TASKS TO PERFORM
a) Using the chapter on R below, explain in one to three sentences why the author considers learning programming a better long-term approach than learning a software package.
b) List the forms of data that the chapter on R names as ones an instructor can introduce through free online databases.

DOCUMENT PASSAGE
___
Chapter 09: R for Visualization, Statistics & Data Literacy by Brian Walsh

Why R?

Can’t I do the same things using Tableau? In theory, yes. But practically speaking, Tableau is designed to do most of the work for you once your data is cleaned: basic statistical calculations, visualizations, and presentation. While the convenience is nice, it comes at a cost: Tableau Creator, the only Tableau package that comes close to the power of R, costs $70/month.

How much is R? It’s free, cross-platform, and open source. The best textbooks for introductory R programming are also free. And one more thing: if you can harness the power or R for data science, you will be able to work with Tableau in your sleep: it’s the difference between using software and programming: one limits our creativity, while the other requires it.

Also, learning software is not as useful of a long-term approach as learning programming. While Tableau is enjoying popularity now, it will at some point be replaced with a new software package, which you’ll then need to learn from scratch.

Applications come and go – remember Flash? What about Director? – but even if a programming language evolves or becomes obsolete, you can still apply all of the programming concepts you’ve learned to other languages.

Speaking of other languages, what about Python? While Python can do nearly anything that R can, it is not a language solely dedicated to data science (you can make websites, applications, and all kinds of non-data-based content with Python). Most data scientists using Python rely heavily on Pandas, a Python package for data manipulation. While Python is extremely powerful and a great data science tool, I’d argue that starting with R is easier, since all it really does is work with data. Once a person knows R, picking up Python is much easier.

Still not convinced? R is cross-platform, and its most popular IDE, R Studio, is also free, cross-platform, and lightweight. Since R is package based, the size and functionality of your copy of the R language is customizable. Input and Output in R is extremely easy. R Studio can also publish and host content, code, and visualizations; and also create interactive apps based on your code – still all free. It’s a one-stop shop. Download R at r-project.org, and then install R Studio from rstudio.com, and you’re up and running.

There is a wide variety of free, publicly accessible online databases that cover a very broad range of topics, allowing an instructor to introduce varying forms of data (numerical, character, logical, temporal, etc.) or choose a more specific focus. There is also an active, curated repository of R packages called CRAN (Comprehensive R Archive Network) from which you can extend R and make it more powerful (also free).

The most established R developers have not only written free textbooks¹ on how to use their ideas, but they also make packages that replace some of the original, or ‘base’ R programming techniques with cleaner, easier to understand approaches (the Tidyverse, as it’s called). Put another way, the leaders of modern R proselytize for it, too – and learning R now is easier than it ever was.
___
LISTED ENTRIES
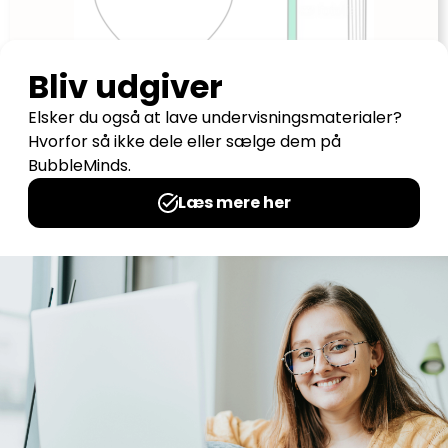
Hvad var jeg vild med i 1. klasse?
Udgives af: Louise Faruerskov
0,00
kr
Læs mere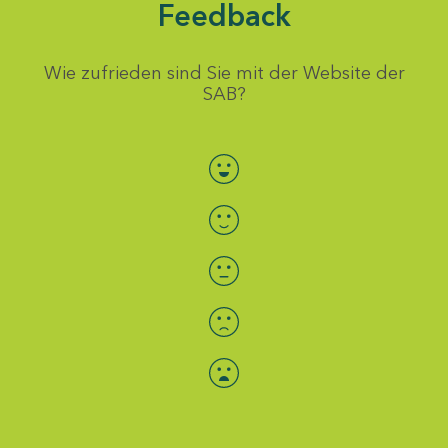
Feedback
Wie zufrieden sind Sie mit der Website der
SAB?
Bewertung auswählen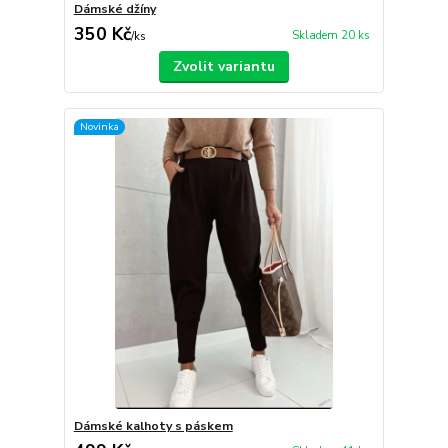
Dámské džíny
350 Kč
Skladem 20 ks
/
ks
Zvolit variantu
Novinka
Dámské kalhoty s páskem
___
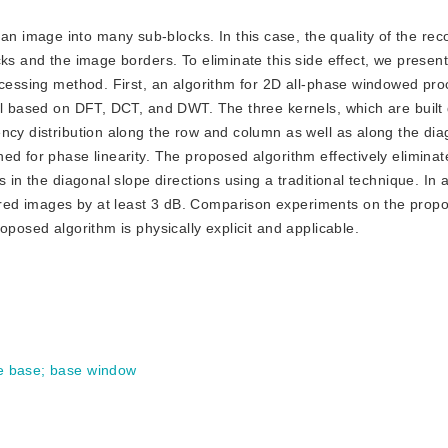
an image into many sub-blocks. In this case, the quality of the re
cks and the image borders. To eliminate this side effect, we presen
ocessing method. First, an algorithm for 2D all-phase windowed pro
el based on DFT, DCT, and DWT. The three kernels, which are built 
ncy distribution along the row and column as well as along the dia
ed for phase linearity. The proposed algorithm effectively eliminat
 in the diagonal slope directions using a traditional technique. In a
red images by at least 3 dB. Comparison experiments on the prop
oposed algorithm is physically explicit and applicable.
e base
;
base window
___
ANSWERS TO EACH TASK
a) Software packages such as Tableau will eventually be replaced, and you would then have to learn the new one from scratch. Even if a programming language changes or becomes obsolete, the programming concepts you learned still carry over to other languages.

b)
- Numerical
- Character
- Logical
- Temporal